**Belge Bölümü**
- - - -

2023’te ıskalanmaması gereken 10 filmi sizler için derledik… Bu listede Barbie, Oppenheimer, Killers Of The Flower Moon yok.
Adettendir yılın son günlerinde o sene izleyiciyle buluşmuş en iyi film listeleri yapılır. Gişe getirisi yüksek, hemen hemen herkesin izlediği ya da en azından ismine aşina olduğu filmlerin hepsini bu listelerde görmek mümkündür. Ancak listelerin gözbebeği olmasalar da her sene sinema meraklılarının hafızalarında yer edecek çok sayıda film yapılır ve ne yazık ki bunların büyük bölümü ne kadar iyi yapılmış filmler olsalar da yılın filmleri listelerinde bir yer bulamazlar. İzleyiciler tarafından ıskalanırlar. Onların bir listeye alınması için yılların geçmesi gerekir. İşte sizler için seçtiğimiz 2023’ün ıskalanmaması gereken filmlerinden on tanesi.
Master Gardener
Sinema tarihine senarist ve yönetmen olarak çok sayıda filmle izlerini bırakmış olan Paul Schrader’ın bu filmi daha önce çok kez işlenmiş bir konuyu işliyor. İlk gösterimi 2022 olmasına rağmen yaygın dağıtımı 2023 yılının bahar aylarında gerçekleştiği için bu listeye aldık.
Film Mrs Haverhill’in masallara yakışır bir bahçeye sahip malikanesi Gracewood Gardens’daki yaşamı anlatıyor. Bahçenin olağanüstü görüntüsü bahçıvan Narvel Roth’un titiz işçiliğinin ve şaşmaz tecrübesinin sonucudur. Hangi çiçeğin ne zaman açacağını bahçenin hangi gün nasıl kokacağı Narvel’in kontrolu altındadır. Saat mükemmelliğinde akan günler bahçeye Haverhill’in uzak akrabası Maya’nın gelmesiyle sarsılır. Mükemmel görüntünün arkasındaki gizli menfaat ilişkileri ortaya dökülürken, Narvel’in saklamaya çalıştığı geçmişi bahçedeki huzuru yerle bir eder ve filmin adında yer alan master kelimesinin gerçek anlamı ortaya çıkar.

- - - -

**Ham Veri**
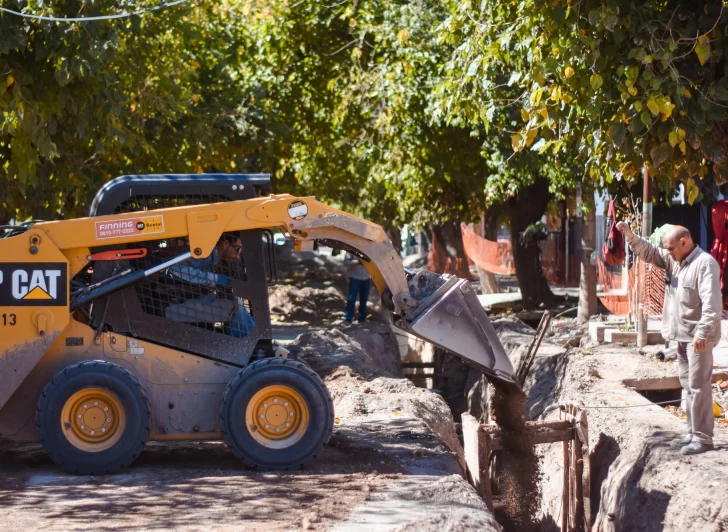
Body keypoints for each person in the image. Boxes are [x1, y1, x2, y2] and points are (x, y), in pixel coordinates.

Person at [617, 222, 721, 455]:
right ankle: (692, 433)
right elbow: (651, 252)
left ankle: (703, 439)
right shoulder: (674, 259)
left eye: (671, 248)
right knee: (687, 385)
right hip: (682, 336)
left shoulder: (704, 264)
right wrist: (630, 236)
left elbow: (712, 304)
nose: (668, 252)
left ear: (684, 242)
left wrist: (703, 331)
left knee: (699, 386)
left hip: (699, 337)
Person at [166, 235, 255, 338]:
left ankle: (248, 337)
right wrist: (214, 279)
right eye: (237, 249)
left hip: (191, 295)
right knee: (234, 303)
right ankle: (245, 340)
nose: (238, 256)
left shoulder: (214, 258)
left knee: (234, 301)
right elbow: (175, 269)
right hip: (181, 297)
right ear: (225, 244)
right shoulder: (205, 253)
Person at [344, 252, 371, 324]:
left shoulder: (370, 250)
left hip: (366, 278)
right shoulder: (351, 250)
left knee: (364, 299)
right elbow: (346, 262)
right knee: (352, 299)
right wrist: (358, 261)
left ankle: (362, 318)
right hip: (355, 278)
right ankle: (348, 318)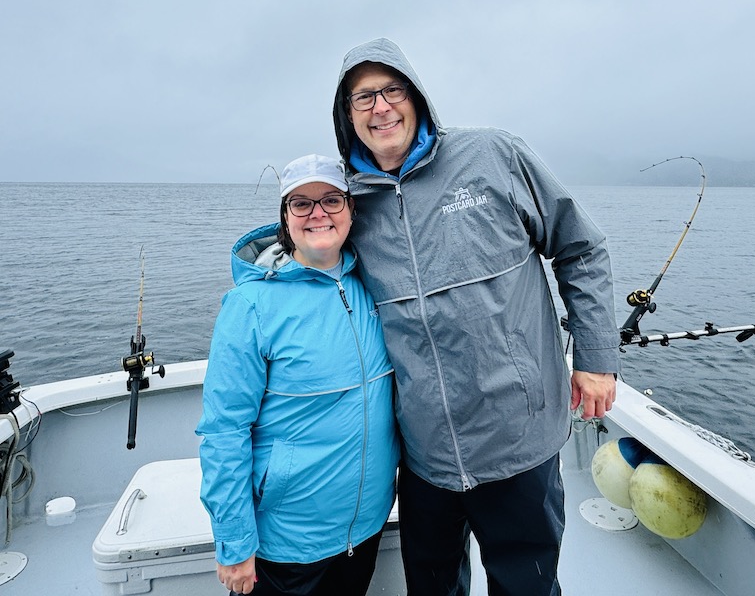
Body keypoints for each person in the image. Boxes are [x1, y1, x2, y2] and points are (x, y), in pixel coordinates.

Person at [332, 38, 620, 595]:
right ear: (346, 115)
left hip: (517, 435)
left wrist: (597, 357)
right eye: (363, 97)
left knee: (526, 585)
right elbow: (310, 266)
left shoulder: (492, 155)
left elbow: (580, 248)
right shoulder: (348, 205)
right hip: (423, 452)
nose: (381, 107)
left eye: (391, 90)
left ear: (415, 97)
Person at [196, 154, 400, 596]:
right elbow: (224, 431)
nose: (318, 214)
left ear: (350, 210)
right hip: (285, 545)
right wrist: (234, 544)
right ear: (285, 219)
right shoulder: (250, 305)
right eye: (301, 204)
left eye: (330, 199)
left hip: (365, 528)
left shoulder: (377, 284)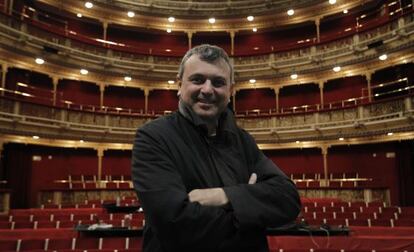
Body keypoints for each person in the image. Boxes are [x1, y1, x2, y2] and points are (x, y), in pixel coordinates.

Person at [131, 44, 301, 252]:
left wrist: (223, 196)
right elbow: (174, 224)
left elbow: (288, 199)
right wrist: (251, 209)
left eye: (218, 82)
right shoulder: (153, 137)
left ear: (230, 90)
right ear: (179, 84)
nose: (207, 90)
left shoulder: (243, 140)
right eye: (197, 80)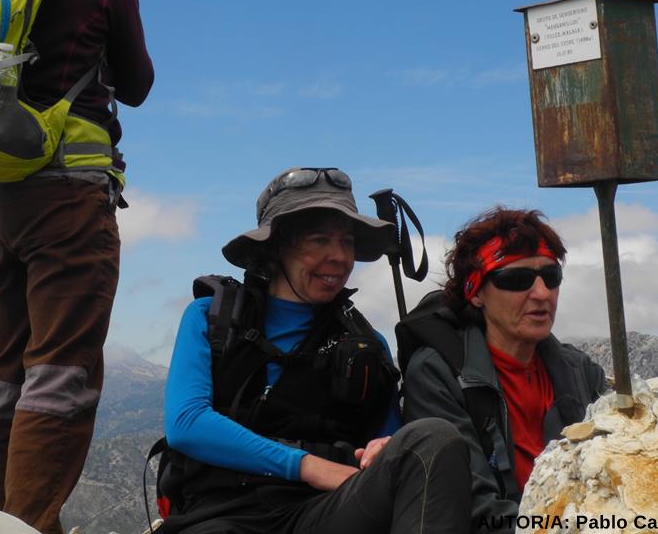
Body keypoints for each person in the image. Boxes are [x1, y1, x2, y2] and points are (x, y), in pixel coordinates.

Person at [0, 0, 154, 534]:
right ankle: (28, 526)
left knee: (7, 368)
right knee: (61, 371)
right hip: (68, 199)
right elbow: (136, 85)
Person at [160, 167, 471, 534]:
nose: (339, 257)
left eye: (347, 242)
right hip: (223, 514)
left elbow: (387, 445)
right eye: (319, 240)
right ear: (275, 249)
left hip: (329, 512)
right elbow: (187, 424)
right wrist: (308, 465)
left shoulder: (367, 345)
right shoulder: (212, 318)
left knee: (432, 438)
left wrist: (383, 448)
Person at [399, 207, 606, 533]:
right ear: (476, 292)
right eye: (516, 279)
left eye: (551, 276)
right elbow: (475, 506)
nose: (541, 293)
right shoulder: (438, 374)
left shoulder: (582, 372)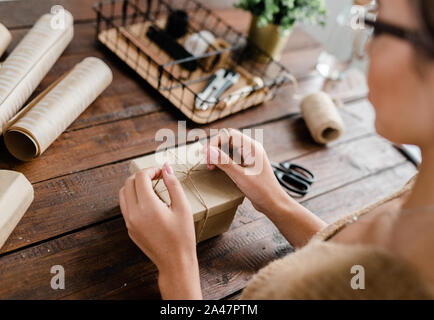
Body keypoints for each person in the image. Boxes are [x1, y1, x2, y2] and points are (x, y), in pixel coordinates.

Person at [118, 0, 434, 299]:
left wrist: (177, 268)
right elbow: (345, 269)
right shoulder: (421, 187)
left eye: (377, 27)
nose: (366, 48)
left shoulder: (410, 281)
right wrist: (275, 201)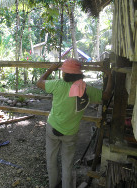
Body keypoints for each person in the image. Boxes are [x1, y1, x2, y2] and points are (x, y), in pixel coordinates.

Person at [36, 58, 112, 188]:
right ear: (78, 74)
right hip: (70, 133)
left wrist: (50, 69)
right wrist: (110, 76)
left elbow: (39, 83)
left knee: (51, 160)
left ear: (64, 74)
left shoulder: (57, 84)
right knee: (67, 164)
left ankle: (53, 184)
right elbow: (106, 96)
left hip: (52, 128)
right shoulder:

- - - -

**Görev**
Yukarıdaki, 2023'te ıskalanmaması gereken filmleri anlatan yazıyı son cümlesinden itibaren sürdürün.

**Görev Çıktısı**
- Oyuncular: Joel Edgerton, Sigourney Weaver, Essai Morales, Eduardo Losan, Quintessa Swindell
- Yönetmen & Senarist: Paul Schrader
Sharper
Romantik komedi öyküsü anlatır gibi başlayıp çok geçmeden birbiri ardına hırs, aldatma, ihanet virajlarına saparak esas niyetinin ne olduğunu izleyicisinden uzun süre gizlemeyi başaran dinamik bir film. Sağlam senaryosu ve birinci sınıf oyuncu kadrosuyla finale kadar izleyicisini tetikte tutuyor. Finali tahmin edebilir olsa da kaçırılmaması gerekenlerden. Benjamin Caron’un atmosfer yaratma konusundaki yetkinliği Sherlock, Andor, The Crown gibi dizi filmlerdeki yönetmenlik tecrübesinden geliyor.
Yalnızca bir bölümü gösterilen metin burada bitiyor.